TASK DIRECTIONS: In the excerpt on aligning agents with principals, what is a government acquisitions officer prohibited from accepting?

EXCERPT TO READ:
/---

There are a few known ways to achieve the alignment required here:
Equity Sharing. When the principal’s interests consists of the cultivation of some material good or profit, a degree of alignment can be achieved by giving the agent a share in this outcome. The alignment here isn’t perfect, due in part to differences of magnitude. But equity sharing is still one of the best tools.
Enforceable Contracts. The bigger problem with equity sharing is that there is often no such material good that can be identified with the principal’s interest. In these cases, the agent can enter into a contract to adhere to certain standards in how it services the principal.
Very often the material content of such an agreement involves forbidden actions and sources of information:
- A public judge is prohibited from accepting bribes, or making decisions based on protected features.
- A government acquisitions officer is prohibited from accepting kick-backs from contractors.
- A consultant may be forbidden from sharing or acting on private information from one client with working with another one.
From monitoring to verifiable certification
In all of these situations, the contract is enforceable only to the extent that these actions can be detected. In practice, this is a very difficult monitoring problem and immense societal resources are expended in institutions that serve to detect such failures and police against them.
When we talk about detection here, what we are talking about is the process of taking a natural information asymmetry between a human principal and human agent and trying to patch it up. This is difficult because information asymmetries among humans are naturally quite large. It’s worth noting that part of the reason that information asymmetries are large is because organic intelligence is more or less evolved in order to enable a high amount of entanglement with local informational environments.

\---

DATA FOR ANALYSIS:

/---

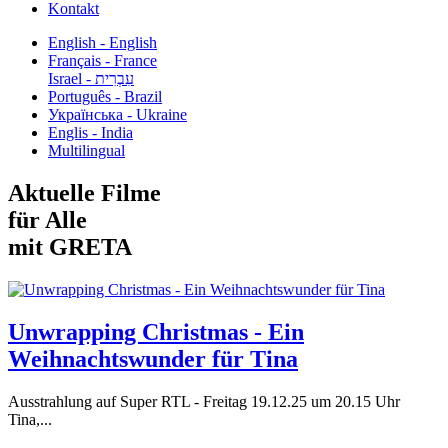
Kontakt
English - English
Français - France
עִבְרִית - Israel
Português - Brazil
Українська - Ukraine
Englis - India
Multilingual
Aktuelle Filme
für Alle
mit GRETA
Unwrapping Christmas - Ein
Weihnachtswunder für Tina
Ausstrahlung auf Super RTL - Freitag 19.12.25 um 20.15 Uhr
Tina,...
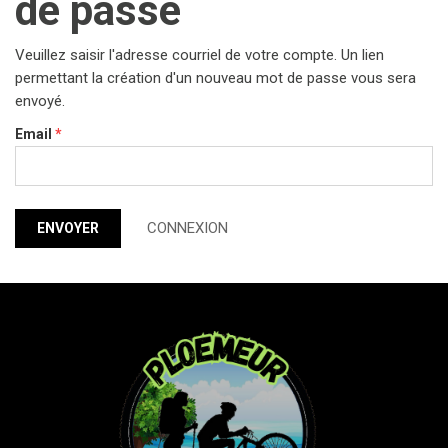
de passe
Veuillez saisir l'adresse courriel de votre compte. Un lien
permettant la création d'un nouveau mot de passe vous sera
envoyé.
Email
*
CONNEXION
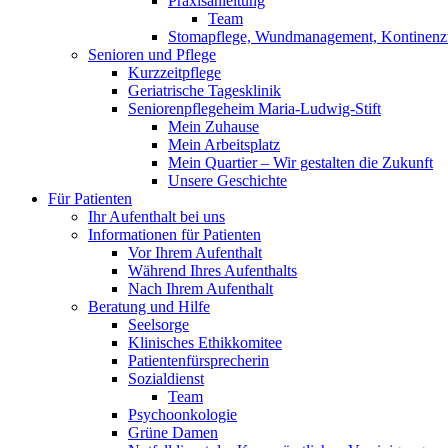
Praxisanleitung
Team
Stomapflege, Wundmanagement, Kontinenzt
Senioren und Pflege
Kurzzeitpflege
Geriatrische Tagesklinik
Seniorenpflegeheim Maria-Ludwig-Stift
Mein Zuhause
Mein Arbeitsplatz
Mein Quartier – Wir gestalten die Zukunft
Unsere Geschichte
Für Patienten
Ihr Aufenthalt bei uns
Informationen für Patienten
Vor Ihrem Aufenthalt
Während Ihres Aufenthalts
Nach Ihrem Aufenthalt
Beratung und Hilfe
Seelsorge
Klinisches Ethikkomitee
Patientenfürsprecherin
Sozialdienst
Team
Psychoonkologie
Grüne Damen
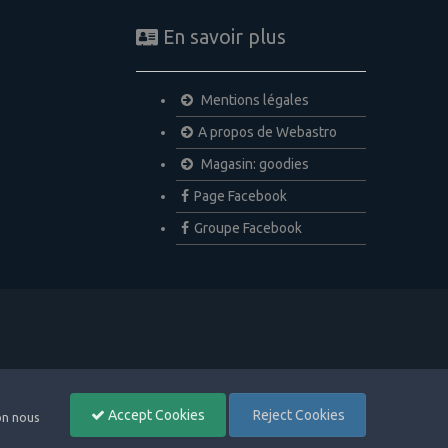
En savoir plus
Mentions légales
A propos de Webastro
Magasin: goodies
Page Facebook
Groupe Facebook
Accept Cookies
Reject Cookies
non nous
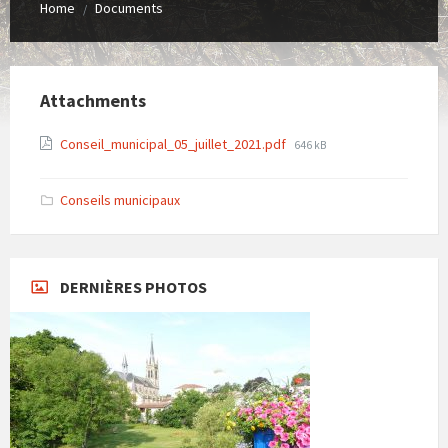
Home
Documents
/
Attachments
File
Conseil_municipal_05_juillet_2021.pdf
646 kB
size:
Conseils municipaux
DERNIÈRES PHOTOS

\---

EXERCISE OUTPUT: Kick-backs from contractors.